» **Quoted passage**:

* Start *

The Stars Are Shifting: Change is a Comin’

 

Yesterday, I received a “Back-to-School Sale” flier in the mail.

And I panicked.

Because although I have spent a good 19 years out of my 25 in school, this “Back-to School”  will be different.

This year, I will be teaching.

Yep.

And the Summer is almost over!

 

A week from today, my dad and I will begin a cross-country road trip to move me and all of my worldly goods to the California coast.

Three weeks from yesterday, I will begin Teacher In-Service, where I will presumably be told what a teacher does.

One month from tomorrow, I will greet my little Fifth Grade students, stand in front of a classroom, and teach.

 

I am excited.

Nervous.

Thrilled.

Terrified.

 

The moment I accepted the job, everyone began to tell me horror stories and overload me with “good” advice.

Example: “Never cry! They sense fear, and will NEVER respect you EVER again. And then they will make fun of you.”

It hadn’t even crossed my mind that I might cry. Do teachers cry in front of students? Whatever for?

As a homeschooled child, I am rather confused by the role of teachers to begin with. What exactly do they do? Just stand up front and talk? Don’t the books teach everything all ready? How do teachers organize time? Give assignments? What goes on in a typical classroom? How does one write on a blackboard?

When I was in school, I would read my chapter, do the assigned practice work, hand it to my mom to be graded, and move on to the next subject. Until High School, I was finished with all my work before lunchtime, and could spend the rest of the day reading.

In college, I transitioned to the lecture/group discussion/seminar learning style fairly easily.

* End *

» **Stored records**:
* Start *

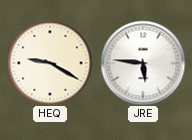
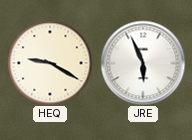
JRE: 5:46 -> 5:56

* End *
* Start *

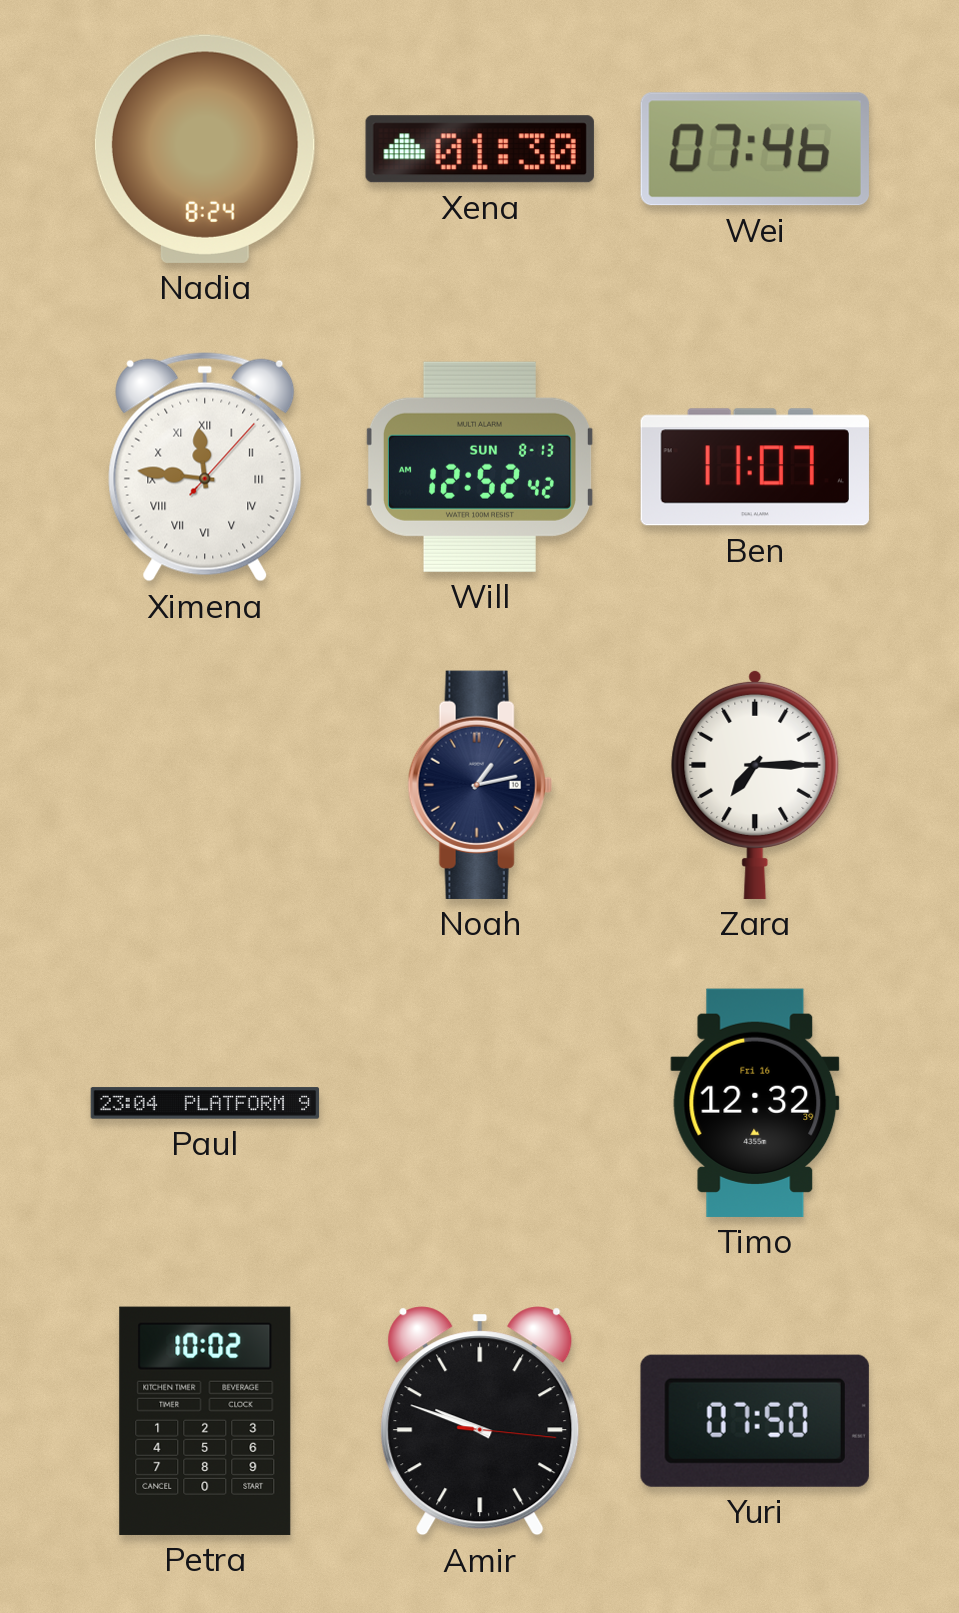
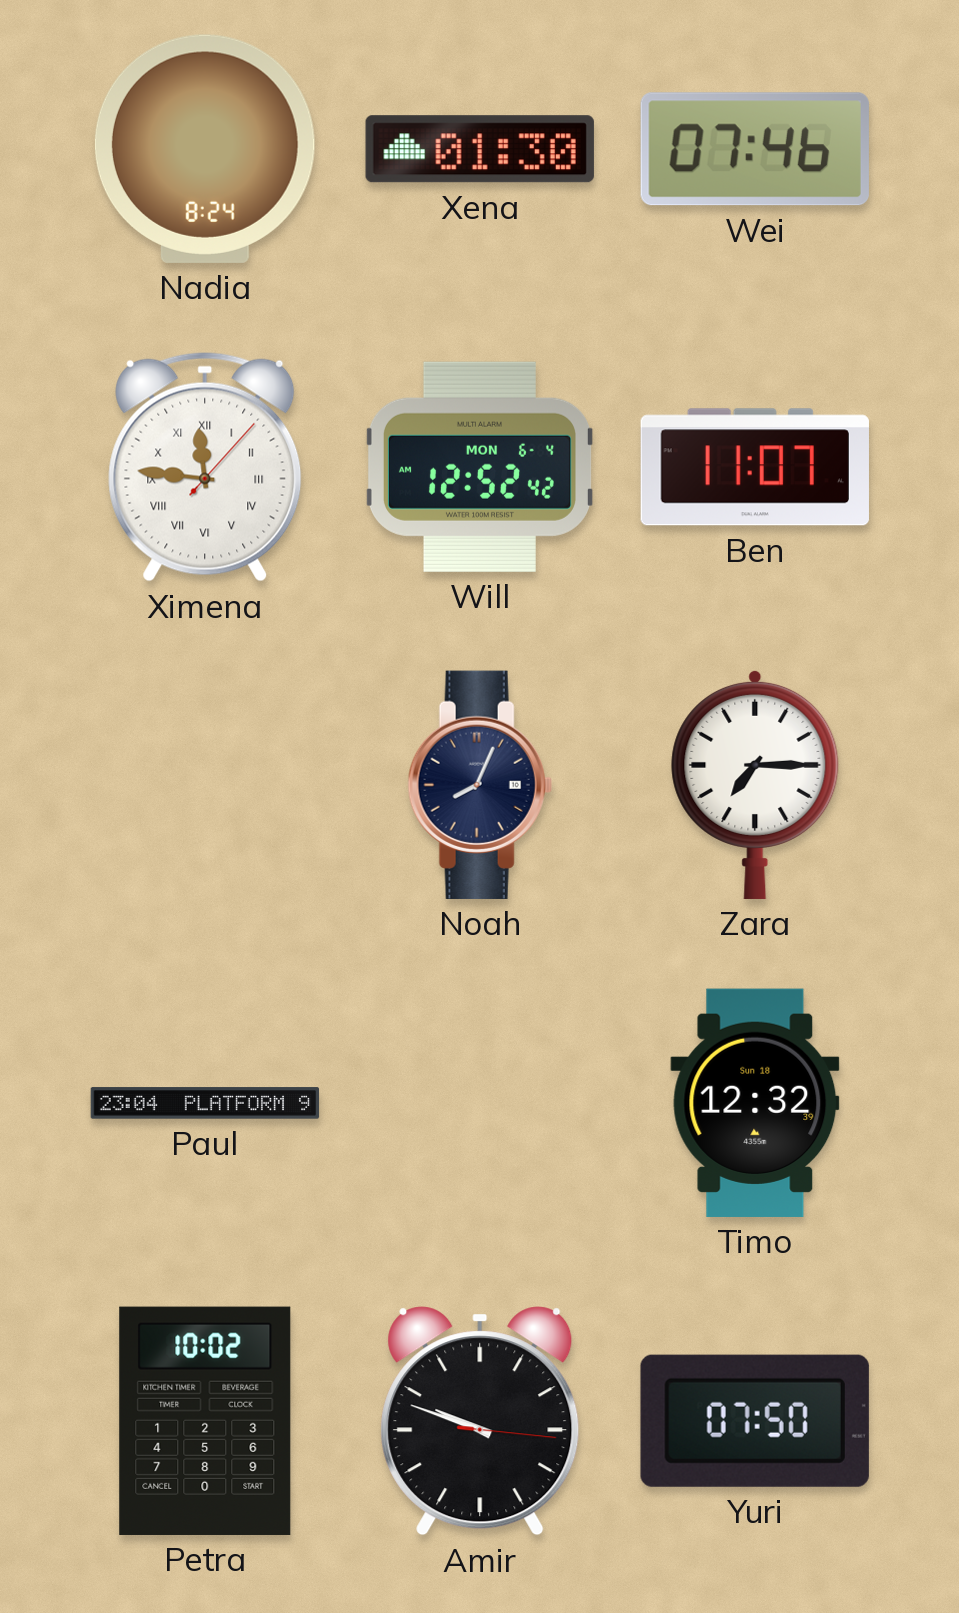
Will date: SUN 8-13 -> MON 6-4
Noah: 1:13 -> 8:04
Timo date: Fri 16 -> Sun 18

* End *

» **Given exercise**:
Answer these questions from the blog post about starting to teach:
1. How many of the writer's 25 years have been spent in school?
2. Who will make the cross-country road trip with the writer?
3. What grade will the writer's students be in?

» **Solution below**:
1. 19 years
2. The writer's dad
3. Fifth Grade